My two fantasy worlds were clearly based on Narnia and Middle Earth, respectively. Sure, they had original elements – all the characters were my own and there were no hobbits or Christ-like lions in sight – but it was obvious which stories and authors influenced me. I’m sure there are still clear (albeit different) influences in my writing, but at this point I hope I’ve developed my voice, style, and ideas enough that it’s not as horribly, horribly obvious.
Diversity
My old writings are your typical all-white, all-straight, mostly male cast. Or at most there might be one person of color, or maybe – à la the Chronicles of Narnia – a single nation made up exclusively of people of color who of course are not to be found in any other nation. Tokenism was rampant, and while I don’t remember the details of my oldest characters, I’m guessing problematic tropes were, too.
I didn’t consider issues of diversity, inclusion, and anti-racism, and my stories reflected that. I was the kind of person, as a middle-schooler, who would have said things like “I don’t ~see~ color” and not at all understood why that was problematic.
I even had trouble writing white women, which is weird because, well, *gestures at self.* The few women I did write were generally one of two types: the almost-but-not-quite manic pixie dream girl who was always a love interest there to teach my Brooding Male Lead how to be happy again, or the stoic woman who was a font of wisdom but had the personality of a cereal box. Not Trix or Lucky Charms, but the kind of cereal box with the sort of cereal in it that was made for adults who are concerned about their cholesterol.
I’m still learning. I know that, as a cis, mostly straight person, and especially as a white person, I’ll still make mistakes with representation. But now I work to make sure I’m writing about people beyond straight white men. I try to be aware of my biases and racism. I pay attention to discourses online, especially on Twitter, and I try to take what I learn and apply it both to my writing and my greater life.
Description
This is one of those weird areas in which I both have improved and still need to improve. Once upon a time, I rarely bothered about description – except of characters, who I described in painstaking detail or in badly-worded tidbits sprinkled throughout the scene. Consider, for example, this gem.
Reevu shook his light brown hair.
Just his hair, I guess. Not his head.
Nowadays…I have my moments. In my last WIP people complimented the description so much that I thought, “Aha! At last I have discovered the secret. Never again will I struggle with description! I AM THE QUEEN OF DESCRIPTION.”
Then I started writing the Chosen Grandma story, and my reviewers went, “Wow, this is really fun, but, like, where even are they right now?”
(Oops.)
There are scenes in the Chosen Grandma where the description shines, but they’re few and far between. When I do remember to describe my settings, I focus exclusively on the visuals which is a laugh because my eyesight is actually terrible.
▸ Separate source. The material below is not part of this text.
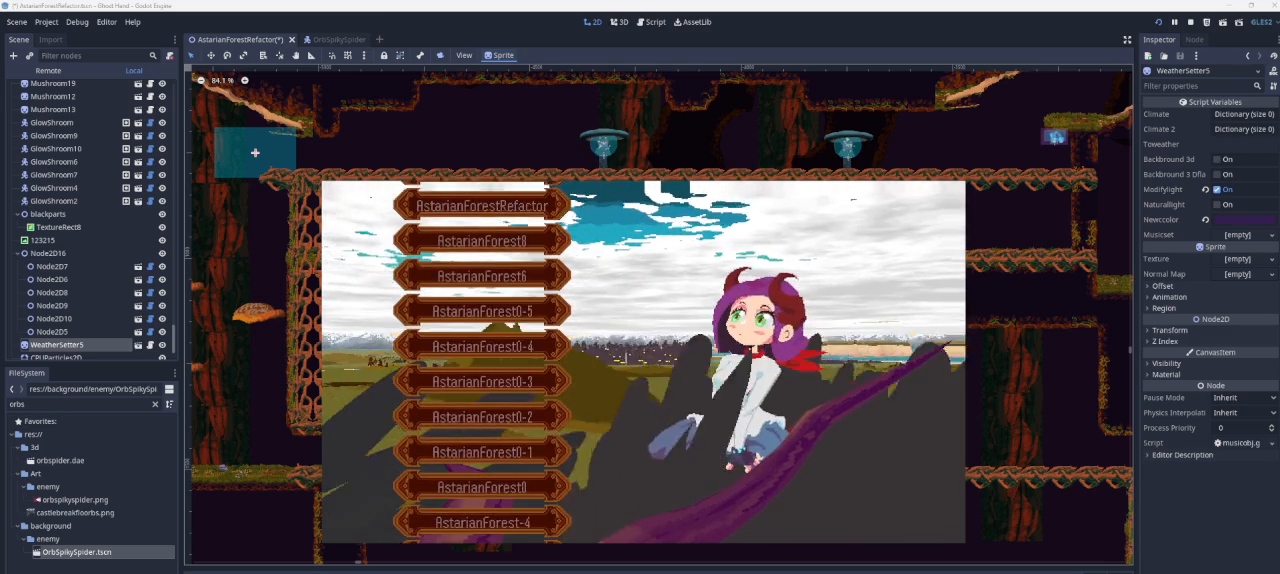
{"buttons": [], "left_stick": "center", "right_stick": "center", "events": [[33, "DPAD_UP", "down"], [167, "DPAD_UP", "up"]]}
The last chapter was full of flowers because of the presence of a half-fae girl, and I didn’t describe the smell at all. Even though I love smelly flowers.
On the plus side, I’ve moved away from boring list descriptions. I’ve learned to play around with simile and have characters interact with a setting as a way of describing it. I’ve got a ways to go, but it’s a definite improvement.
As writers we tend to focus on the aspects of writing that we’re bad at. Which is good. If we don’t know what our weaknesses are, how can we improve? But sometimes it’s nice to look back at the old stuff and see how far you’ve come.
Anyway, it’s just as important to know what you’re doing well as it is to know what you’re doing poorly. Hopefully – my struggle with description notwithstanding – if you know what you’re doing well, you can repeat it in the future and keep improving.